▶ **Selected extract**
========================
Young men and relationships

It doesn’t have to be expensive. We got married at the registry office for £200 or so, and had a barbecue in our garden afterwards. Living with someone else saves money, too.

It doesn’t have to be–but there’s tremendous pressure on folks for it to be, and that pressure can easily be internalized. The guy who won’t propose because he can’t afford the two month’s pay for a ring, the woman who won’t accept because she can’t afford the twenty thousand bucks for a “proper” wedding, are real.

Definitely true, but doesn’t require a marriage, or even a romantic/sexual partner.

At one school I went to, one of the students went to Horsemaster’s School* instead of an academic college. The staff was absolutely furious; she ruined their acceptance record.

Now there was a person with effort and staying power. She had a hell of a time convincing Horsemasters’ to accept her, because she was a polio survivor with no use of her left foot and almost none of her left hand. Who in high school was showing Morgans, and doing very well.

*I can’t find a link, except to shows and fiction that may or may not be about the right place. School in England, training people for professional work with dressage/saddle seat horses. Maybe it doesn’t exist any longer; this was the 1960’s. Or maybe I’m remembering some part of the name wrong.
========================
▶ **Provided data**
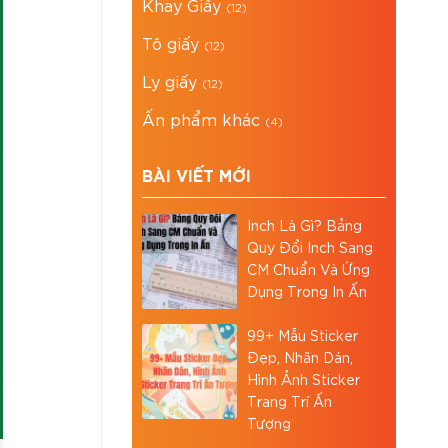
Khay Giấy
(12)
Tô giấy
(12)
Ly giấy
(12)
Ấn phẩm khác
(4)
BÀI VIẾT MỚI
Inch Là Gì? Bảng
Quy Đổi Inch Sang
CM Chuẩn Và Ứng
Dụng Trong In Ấn
99+ Mẫu Sticker
Đẹp, Nhãn Dán,
Hình Ảnh Sticker
Trang Trí Ấn
Tượng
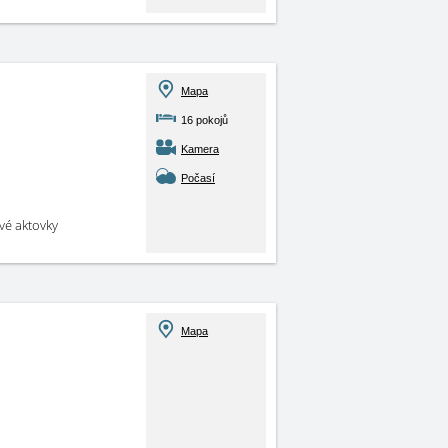
Mapa
16 pokojů
Kamera
Počasí
své aktovky
Mapa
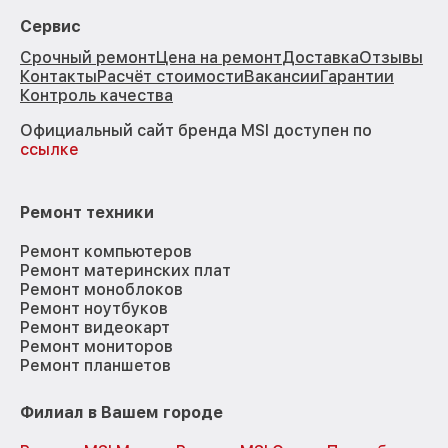
Сервис
Срочный ремонт
Цена на ремонт
Доставка
Отзывы
Контакты
Расчёт стоимости
Вакансии
Гарантии
Контроль качества
Официальный сайт бренда MSI доступен по
ссылке
Ремонт техники
Ремонт компьютеров
Ремонт материнских плат
Ремонт моноблоков
Ремонт ноутбуков
Ремонт видеокарт
Ремонт мониторов
Ремонт планшетов
Филиал в Вашем городе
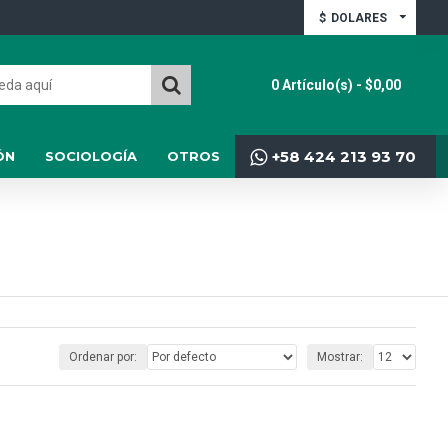
$
DOLARES
0 Artículo(s) - $0,00
+58 424 213 93 70
ÓN
SOCIOLOGÍA
OTROS
Ordenar por:
Mostrar:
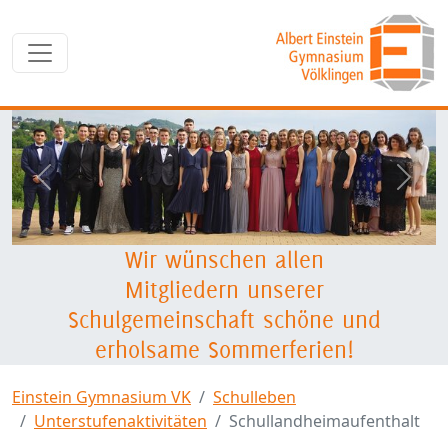
zurück
weite
Wir wünschen allen
Mitgliedern unserer
Schulgemeinschaft schöne und
erholsame Sommerferien!
Einstein Gymnasium VK
Schulleben
Unterstufenaktivitäten
Schullandheimaufenthalt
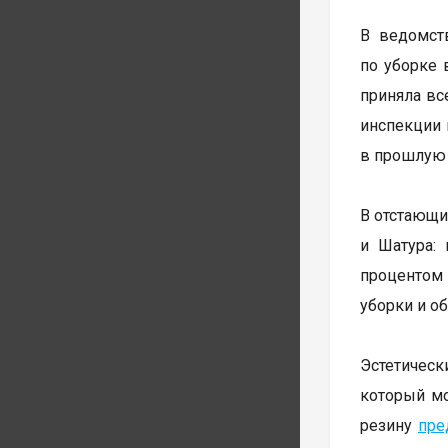
В ведомст
по уборке 
приняла вс
инспекции 
в прошлую 
В отстающи
и Шатура:
процентом 
уборки и о
Эстетическ
который м
резину
пре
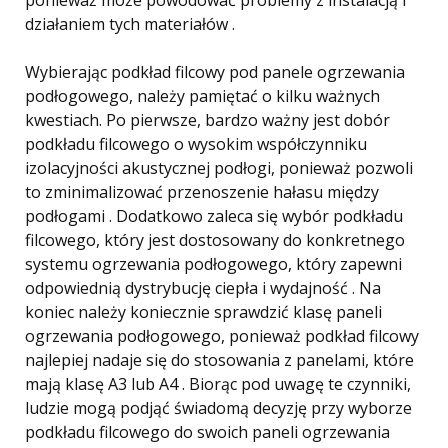
ponieważ może powodować problemy z instalacją i
działaniem tych materiałów .
Wybierając podkład filcowy pod panele ogrzewania
podłogowego, należy pamiętać o kilku ważnych
kwestiach. Po pierwsze, bardzo ważny jest dobór
podkładu filcowego o wysokim współczynniku
izolacyjności akustycznej podłogi, ponieważ pozwoli
to zminimalizować przenoszenie hałasu między
podłogami . Dodatkowo zaleca się wybór podkładu
filcowego, który jest dostosowany do konkretnego
systemu ogrzewania podłogowego, który zapewni
odpowiednią dystrybucję ciepła i wydajność . Na
koniec należy koniecznie sprawdzić klasę paneli
ogrzewania podłogowego, ponieważ podkład filcowy
najlepiej nadaje się do stosowania z panelami, które
mają klasę A3 lub A4 . Biorąc pod uwagę te czynniki,
ludzie mogą podjąć świadomą decyzję przy wyborze
podkładu filcowego do swoich paneli ogrzewania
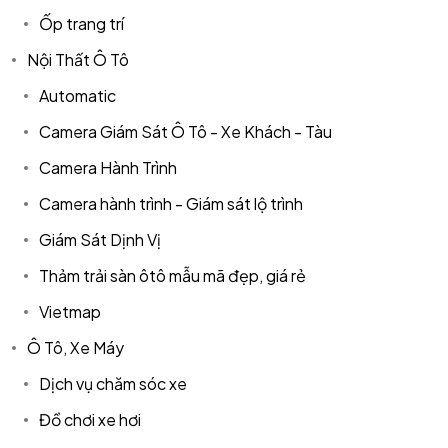
Ốp trang trí
Nội Thất Ô Tô
Automatic
Camera Giám Sát Ô Tô - Xe Khách - Tàu
Camera Hành Trình
Got a
PROJECT
Camera hành trình - Giám sát lộ trình
IN MIND?
Giám Sát Dịnh Vị
Thảm trải sàn ôtô mẫu mã đẹp, giá rẻ
Let's Talk
Vietmap
Ô Tô, Xe Máy
Dịch vụ chăm sóc xe
Đồ chơi xe hơi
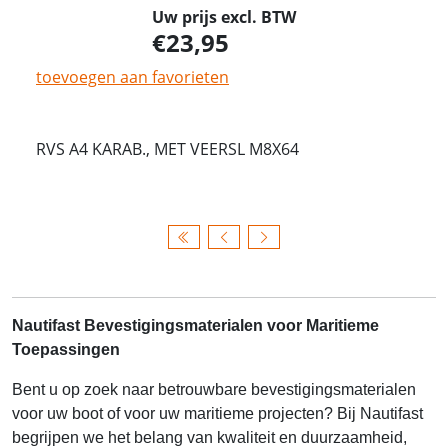
Uw prijs excl. BTW
23,95
toevoegen aan favorieten
RVS A4 KARAB., MET VEERSL M8X64
Nautifast Bevestigingsmaterialen voor Maritieme
Toepassingen
Bent u op zoek naar betrouwbare bevestigingsmaterialen
voor uw boot of voor uw maritieme projecten? Bij Nautifast
begrijpen we het belang van kwaliteit en duurzaamheid,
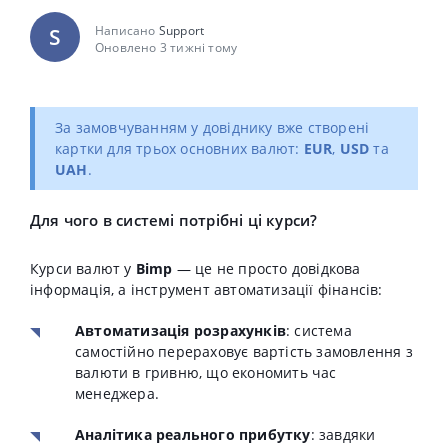
Написано
Support
S
Оновлено 3 тижні тому
За замовчуванням у довіднику вже створені
картки для трьох основних валют:
EUR
,
USD
та
UAH
.
Для чого в системі потрібні ці курси?
Курси валют у
Bimp
— це не просто довідкова
інформація, а інструмент автоматизації фінансів:
Автоматизація розрахунків
: система
самостійно перераховує вартість замовлення з
валюти в гривню, що економить час
менеджера.
Аналітика реального прибутку
: завдяки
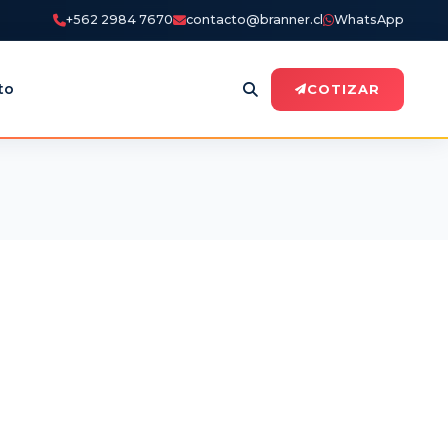
+562 2984 7670
contacto@branner.cl
WhatsApp
to
COTIZAR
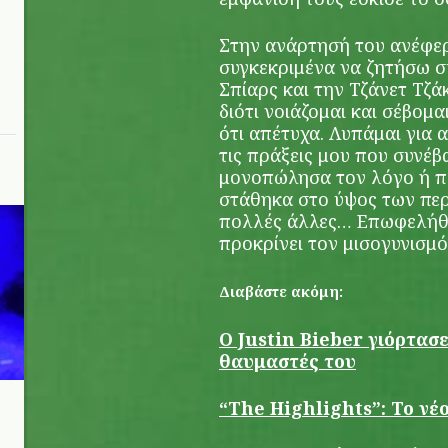
Στην ανάρτησή του ανέφε
συγκεκριμένα να ζητήσω 
Σπίαρς και την Τζάνετ Τζά
διότι νοιάζομαι και σέβομα
ότι απέτυχα. Λυπάμαι για α
τις πράξεις μου που συνέ
μονοπώλησα τον λόγο ή πο
στάθηκα στο ύψος των περ
πολλές άλλες… Επωφελήθ
προκρίνει τον μισογυνισμό
Διαβάστε ακόμη:
Ο Justin Bieber γιόρτασε
θαυμαστές του
“The Highlights”: Το ν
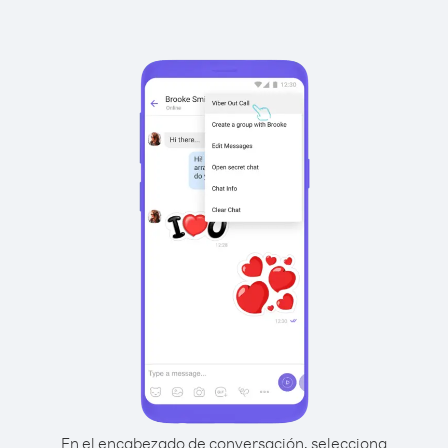
En el encabezado de conversación, selecciona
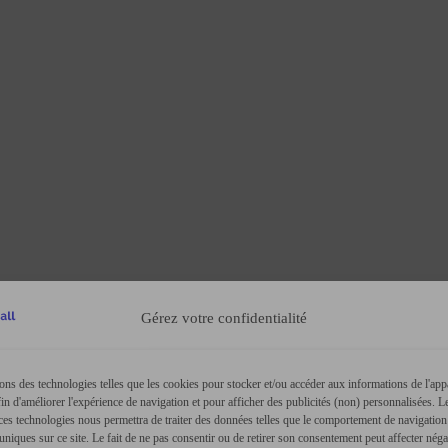
Gérez votre confidentialité
ons des technologies telles que les cookies pour stocker et/ou accéder aux informations de l'app
fin d'améliorer l'expérience de navigation et pour afficher des publicités (non) personnalisées. Le
 ces technologies nous permettra de traiter des données telles que le comportement de navigation
 uniques sur ce site. Le fait de ne pas consentir ou de retirer son consentement peut affecter nég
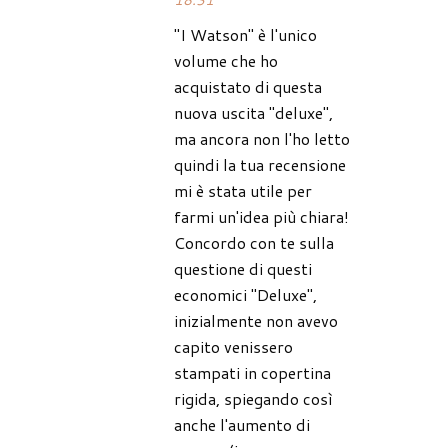
18:31
"I Watson" è l'unico
volume che ho
acquistato di questa
nuova uscita "deluxe",
ma ancora non l'ho letto
quindi la tua recensione
mi è stata utile per
farmi un'idea più chiara!
Concordo con te sulla
questione di questi
economici "Deluxe",
inizialmente non avevo
capito venissero
stampati in copertina
rigida, spiegando così
anche l'aumento di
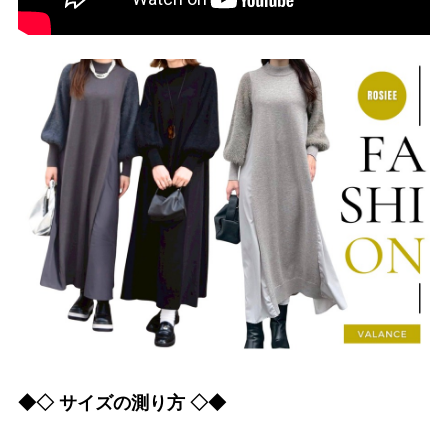
◆◇ サイズの測り方 ◇◆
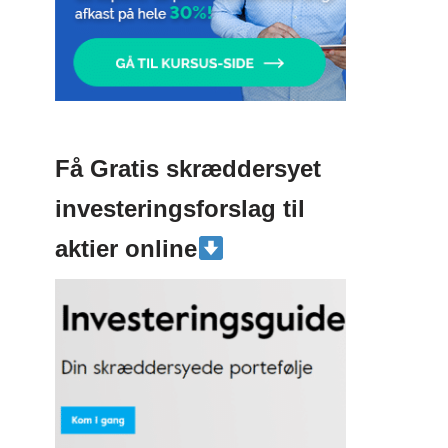
Få Gratis skræddersyet
investeringsforslag til
aktier online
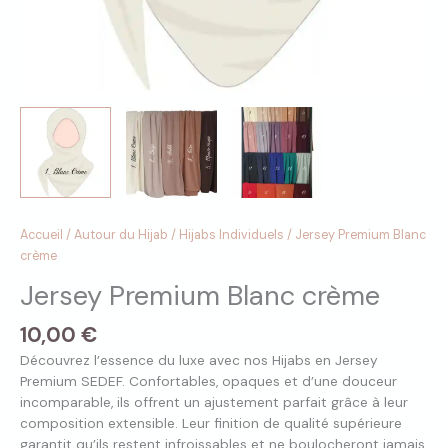
Accueil
/
Autour du Hijab
/
Hijabs Individuels
/ Jersey Premium Blanc
crème
Jersey Premium Blanc crème
10,00
€
Découvrez l’essence du luxe avec nos Hijabs en Jersey
Premium SEDEF. Confortables, opaques et d’une douceur
incomparable, ils offrent un ajustement parfait grâce à leur
composition extensible. Leur finition de qualité supérieure
garantit qu’ils restent infroissables et ne boulocheront jamais,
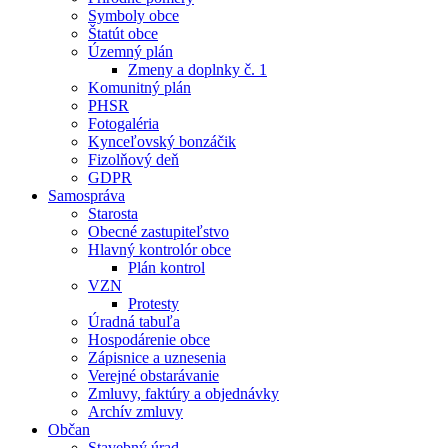
Symboly obce
Štatút obce
Územný plán
Zmeny a doplnky č. 1
Komunitný plán
PHSR
Fotogaléria
Kynceľovský bonzáčik
Fizolňový deň
GDPR
Samospráva
Starosta
Obecné zastupiteľstvo
Hlavný kontrolór obce
Plán kontrol
VZN
Protesty
Úradná tabuľa
Hospodárenie obce
Zápisnice a uznesenia
Verejné obstarávanie
Zmluvy, faktúry a objednávky
Archív zmluvy
Občan
Stavebný úrad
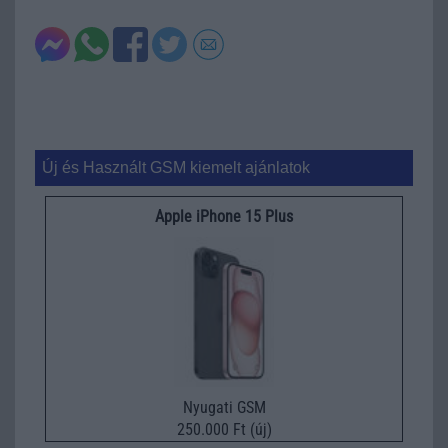
Új és Használt GSM kiemelt ajánlatok
Apple iPhone 15 Plus
Nyugati GSM
250.000 Ft (új)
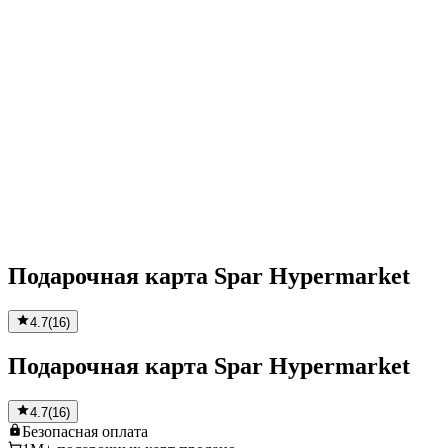
Подарочная карта Spar Hypermarket
4.7
(
16
)
Подарочная карта Spar Hypermarket
4.7
(
16
)
Безопасная
оплата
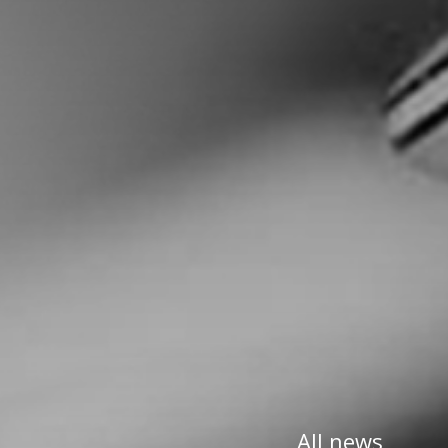
All news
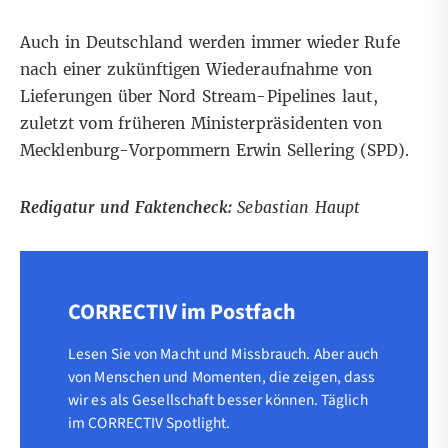
Auch in Deutschland werden immer wieder Rufe
nach einer zukünftigen Wiederaufnahme von
Lieferungen über Nord Stream-Pipelines laut,
zuletzt vom früheren Ministerpräsidenten von
Mecklenburg-Vorpommern Erwin Sellering (SPD).
Redigatur und Faktencheck:
Sebastian Haupt
CORRECTIV im Postfach
Lesen Sie von Macht und Missbrauch. Aber auch
von Menschen und Momenten, die zeigen, dass
wir es als Gesellschaft besser können. Täglich
im CORRECTIV Spotlight.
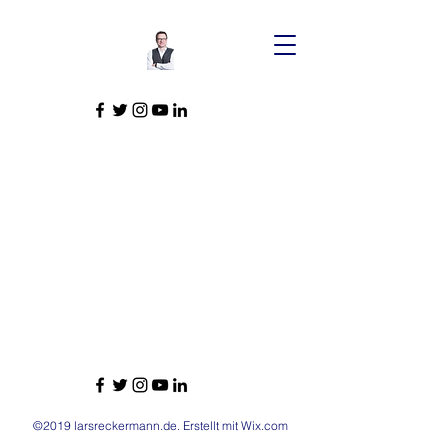
©2019 larsreckermann.de. Erstellt mit Wix.com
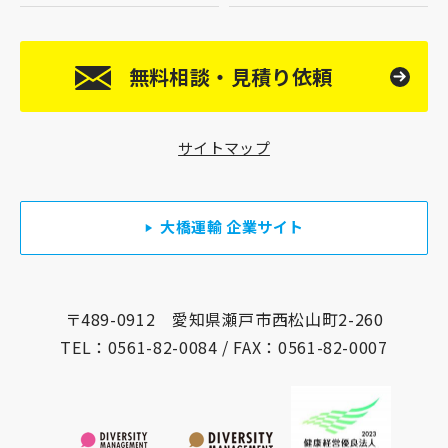
無料相談・見積り依頼
サイトマップ
大橋運輸 企業サイト
〒489-0912 愛知県瀬戸市西松山町2-260
TEL：
0561-82-0084
/ FAX：0561-82-0007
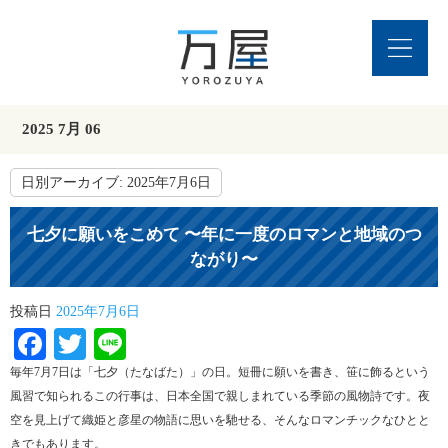
2025 7月 06
日別アーカイブ:
2025年7月6日
七夕に願いをこめて 〜年に一度のロマンと地域のつ
ながり〜
投稿日
2025年7月6日
Facebook
Twitter
Line
毎年7月7日は「七夕（たなばた）」の日。短冊に願いを書き、笹に飾るという
風習で知られるこの行事は、日本全国で親しまれている季節の風物詩です。夜
空を見上げて織姫と彦星の物語に思いを馳せる、そんなロマンチックなひとと
きでもあります。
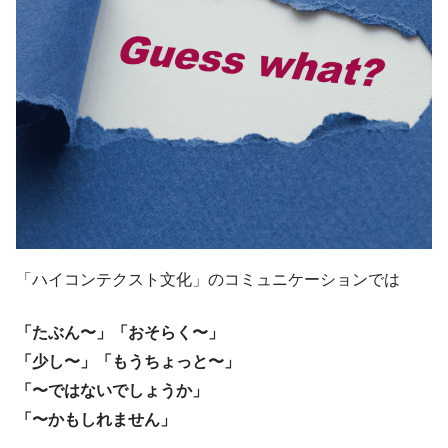
「ハイコンテクスト文化」のコミュニケーションでは
「たぶん〜」「おそらく〜」
「少し〜」「もうちょっと〜」
「〜ではないでしょうか」
「〜かもしれません」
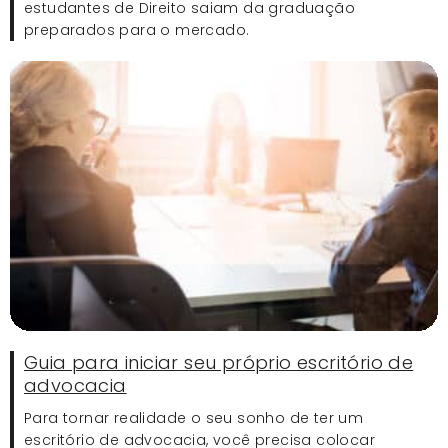
estudantes de Direito saiam da graduação
preparados para o mercado.
Guia para iniciar seu próprio escritório de
advocacia
Para tornar realidade o seu sonho de ter um
escritório de advocacia, você precisa colocar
========================
▶ **Directions**
a) Output the passage of the discussion of young men and relationships between "It doesn’t have to be expensive." and "saves money, too.", inclusive.
b) List every riding style and horse breed named in the discussion of young men and relationships.
c) Continue the discussion of young men and relationships after its last sentence.
The entries are separate material, unrelated to the discussion of young men and relationships.

▶ **Answer list**
a)
It doesn’t have to be expensive. We got married at the registry office for £200 or so, and had a barbecue in our garden afterwards. Living with someone else saves money, too.

b)
dressage
saddle seat
Morgans

c)
But that sort of thing was easy for me, because I’d been trained to do it my whole previous life, and because academic learning in the fields I was in was easy for me. Any course I found really difficult I didn’t have to take.

I started off with it ingrained in me from high school that I needed to show up at class and do the reading and show up for exams. As it gradually sunk in to me that nobody was making me do anything, I got worse and worse at this; but it took long enough to wear off, and I was able to get enough courses I was actually interested in, that I graduated in good standing. But the only time management I had to do was showing up at exams and at enough classes to get by, and handing in papers (usually at the last minute); otherwise my only responsibilities were to get myself dressed and occasionally showered – and it wasn’t up to me to clean the shower, let alone to get the plumbing fixed if something went wrong with it, or to juggle a job and/or responsibilities to care for other people.

Hard to say. I never held a job that I needed one for. I’m glad for some of what I learned; whether I would have learned it elsewhere, I don’t know.

I preferred short men, though I’ve dated a tall one. I’ve known other women who prefer short, as well as some who didn’t care.

I don’t know where you got the stat. Did it ask how many men would date a fat woman, or (highly relevant) a woman taller than them?

Here’s a fascinating study.

They studied matches on online dating sites, using some math I absolutely don’t understand and will not vouch for.

But look at page 48. Here, they estimate how much more money a short man needs to earn than a 5’11" man in order to have an equal chance of getting a match. Their formula suggests that, in order for a 5’5" guy like myself (rounding up to 5’6" to keep in line with their data) to be as successful as a 5’11" guy, I’d need to earn $175,000 more than him.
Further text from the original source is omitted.